En 2012, le 13ème rapport de SOS entreprise de Confederscenti révèle que « la mafia spa » serait en période de croissance avec un
chiffre d'affaire de 140 milliards d'euros pour un bénéfice de 100 milliards et une réserve de liquide d'environ 65 milliards de
bénéfices.
Le recyclage de l'argent sale est un passage obligé et l'investissement dans l'économie légale peut être trouvé dans l'ADN des
mafias, par les 5 atouts qu'il leur donne, du brouillage des codes aux yeux de la population jusqu'à la diversification des
activités. Deux secteurs retiennent l'attention, la construction et la grande distribution.
La crise joue en faveur de la mafia, car la crise du crédit rend les capitaux mafieux intéressants, au point que la question se pose : et
si le légal produisait maintenant de la mafia ?
En ce jour d'octobre 2005, les Italiens de gauche sont appelés à choisir leur candidat pour les prochaines élections législatives. A Locri dans
le Sud de la Calabre, Francesco Fortugno, vice président de la région, sort du bureau de vote des primaires. Le tueur s'approche et se fait
une place entre un groupe de votants. Froid et calme, il tire d'abord à plusieurs reprises dans le thorax de Francesco. Il s'agit de le faire
tomber pour qu'il n'oppose aucune résistance. Puis, c'est le coup de grâce, plusieurs. Francesco Fortugno, médecin et politicien, vient de
mourir pour avoir mis de l'ordre dans les appels d'offres (1) liés au monde de la santé (2).

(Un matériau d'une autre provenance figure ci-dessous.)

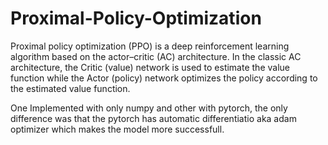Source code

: # Proximal-Policy-Optimization
Proximal policy optimization (PPO) is a deep reinforcement learning algorithm based on the actor–critic (AC) architecture. In the classic AC architecture, the Critic (value) network is used to estimate the value function while the Actor (policy) network optimizes the policy according to the estimated value function.

One Implemented with only numpy and other with pytorch, the only difference was that the pytorch has automatic differentiatio aka adam optimizer which makes the model more successfull.
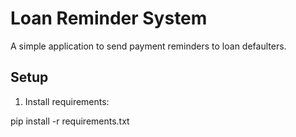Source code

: # Loan Reminder System

A simple application to send payment reminders to loan defaulters.

## Setup

1. Install requirements:

pip install -r requirements.txt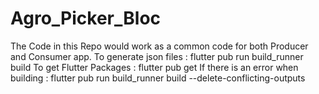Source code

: # Agro_Picker_Bloc

The Code in this Repo would work as a common code for both Producer and Consumer app.
To generate json files : flutter pub run build_runner build
To get Flutter Packages : flutter pub get
If there is an error when building : flutter pub run build_runner build --delete-conflicting-outputs
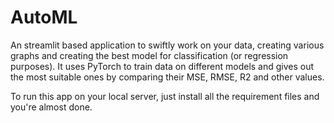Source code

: # AutoML
An streamlit based application to swiftly work on your data, creating various graphs and creating the best model for classification (or regression purposes). It uses PyTorch to train data on different models and gives out the most suitable ones by comparing their MSE, RMSE, R2 and other values.

To run this app on your local server, just install all the requirement files and you're almost done.
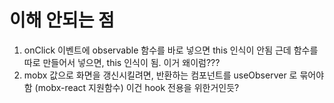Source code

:# 이해 안되는 점
1. onClick 이벤트에 observable 함수를 바로 넣으면 this 인식이 안됨
   근데 함수를 따로 만들어서 넣으면, this 인식이 됨. 이거 왜이럼???
2. mobx 값으로 화면을 갱신시킬려면, 반환하는 컴포넌트를 useObserver 로 묶어야함 (mobx-react 지원함수)
   이건 hook 전용을 위한거인듯?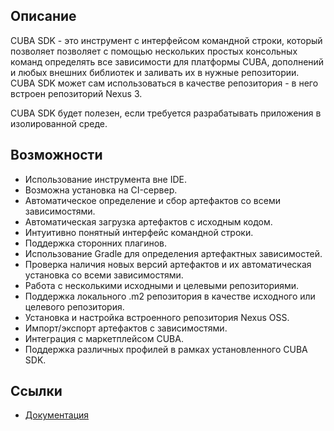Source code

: ## Описание

CUBA SDK - это инструмент с интерфейсом командной строки, который позволяет позволяет с помощью нескольких простых консольных команд определять все зависимости для платформы CUBA, дополнений и любых внешних библиотек и заливать их в нужные репозитории. СUBA SDK может сам использоваться в качестве репозитория - в него встроен репозиторий Nexus 3.

CUBA SDK будет полезен, если требуется разрабатывать приложения в изолированной среде.

## Возможности

- Использование инструмента вне IDE.
- Возможна установка на CI-сервер.
- Автоматическое определение и сбор артефактов со всеми зависимостями.
- Автоматическая загрузка артефактов с исходным кодом.
- Интуитивно понятный интерфейс командной строки.
- Поддержка сторонних плагинов.
- Использование Gradle для определения артефактных зависимостей.
- Проверка наличия новых версий артефактов и их автоматическая установка со всеми зависимостями.
- Работа с несколькими исходными и целевыми репозиториями.
- Поддержка локального .m2 репозитория в качестве исходного или целевого репозитория.
- Установка и настройка встроенного репозитория Nexus OSS.
- Импорт/экспорт артефактов с зависимостями.
- Интеграция с маркетплейсом CUBA.
- Поддержка различных профилей в рамках установленного CUBA SDK.

## Ссылки
- [Документация](https://github.com/cuba-platform/cuba-sdk/blob/master/Readme.md)
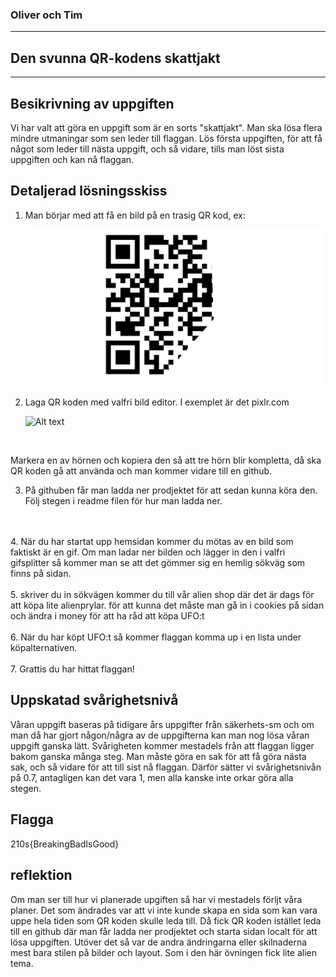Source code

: ### Oliver och Tim 
---
## Den svunna QR-kodens skattjakt
---
## Besikrivning av uppgiften 
Vi har valt att göra en uppgift som är en sorts "skattjakt". Man ska lösa flera mindre utmaningar som sen leder till flaggan. Lös första uppgiften, för att få något som leder till nästa uppgift, och så vidare, tills man löst sista uppgiften och kan nå flaggan.  

 ## Detaljerad lösningsskiss
1. Man börjar med att få en bild på en trasig QR kod, ex:
   <br>
   
    ![Alt text](bilder/QR.png)
2. Laga QR koden med valfri bild editor. I exemplet är det pixlr.com 

    ![Alt text](bilder/QRlös.png)
<br>

Markera en av hörnen och kopiera den så att tre hörn blir kompletta, då ska QR koden gå att använda och man kommer vidare till en github.


3. På githuben får man ladda ner prodjektet för att sedan kunna köra den. Följ stegen i readme filen för hur man ladda ner.
<br>
<br>
4. När du har startat upp hemsidan kommer du mötas av en bild som faktiskt är en gif. Om man ladar ner bilden och lägger in den i valfri gifsplitter så kommer man se att det gömmer sig en hemlig sökväg som finns på sidan.
<br>
<br>
5. skriver du in sökvägen kommer du till vår alien shop där det är dags för att köpa lite alienprylar. för att kunna det måste man gå in i cookies på sidan och ändra i money för att ha råd att köpa UFO:t 
<br>
<br>
6. När du har köpt UFO:t så kommer flaggan komma up i en lista under köpalternativen.
<br>
<br>
7. Grattis du har hittat flaggan!

## Uppskatad svårighetsnivå
Våran uppgift baseras på tidigare års uppgifter från säkerhets-sm och om man då har gjort någon/några av de uppgifterna kan man nog lösa våran uppgift ganska lätt. Svårigheten kommer mestadels från att flaggan ligger bakom ganska många steg. Man måste göra en sak för att få göra nästa sak, och så vidare för att till sist nå flaggan. Därför sätter vi svårighetsnivån på 0.7, antagligen kan det vara 1, men alla kanske inte orkar göra alla stegen.

## Flagga

210s{BreakingBadIsGood}

## reflektion 

Om man ser till hur vi planerade upgiften så har vi mestadels förljt våra planer. Det som ändrades var att vi inte kunde skapa en sida som kan vara uppe hela tiden som QR koden skulle leda till. Då fick QR koden istället leda till en github där man får ladda ner prodjektet och starta sidan localt för att lösa uppgiften. Utöver det så var de andra ändringarna eller skilnaderna mest bara stilen på bilder och layout. Som i den här övningen fick lite alien tema.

Par ce « cadavre exquis », la mafia calabraise vient de faire comprendre au monde qu'elle tue pour l'économie légale et non plus seulement
pour des histoires de drogues ou de vendetta. Par ce coup d'éclat, la 'Ndrangheta vient de se faire connaitre du grand public toujours
concentré sur la Sicile.
Il faut dire qu'en Italie, la mafia n’existerait pas. En revanche, en Sicile, l'organisation mafieuse se nomme Cosa nostra, en Calabre, on
l’appelle la ’Ndrangheta, en Campanie, la Camorra (celle de Gomorra) et dans les Pouilles, la Sacra Corona Unita. Leurs zones d’implantation
historique figurent sur cette carte :
Cliquez pour agrandir / Source : Observatoires Géopolitique des
Drogues (OGD), Atlas mondial des drogues, éditions, Puf, 1996,
p. 78.
Étudier les mafias italiennes confère un avantage certain : l'Italie est le pays de la mafia mais aussi de l'Antimafia, à commencer par
l'existence de sources prolixes. Tout d'abord, l'Italie est une démocratie, un Etat de droit, qui dispose d'une police républicaine, de libertés
publiques, d'une magistrature indépendante, d'une liberté de la presse, de recherches universitaires et d'un système politique pluraliste qui
crée les conditions de la production de sources. Il est possible de consulter chaque semestre sur internet le rapport de la Direction des
Enquêtes antimafias (3).
A cela s'ajoutent les rapports des commissions parlementaires, les livres et la presse. Les décisions des tribunaux sont également une mine
d'informations. En Italie, les procureurs sont nommés par le Conseil supérieur de la magistrature, contrairement à la France condamnée par
la Cour européenne des droits de l'homme pour manque d'indépendance du parquet dont les procureurs sont nommés par le ministre de la
Justice. L'indépendance de la magistrature italienne permet la tenue de procès contre des politiciens complices des mafieux, ce qui donne
une vision claire du phénomène mafieux, au point d'en faire une thèse (4).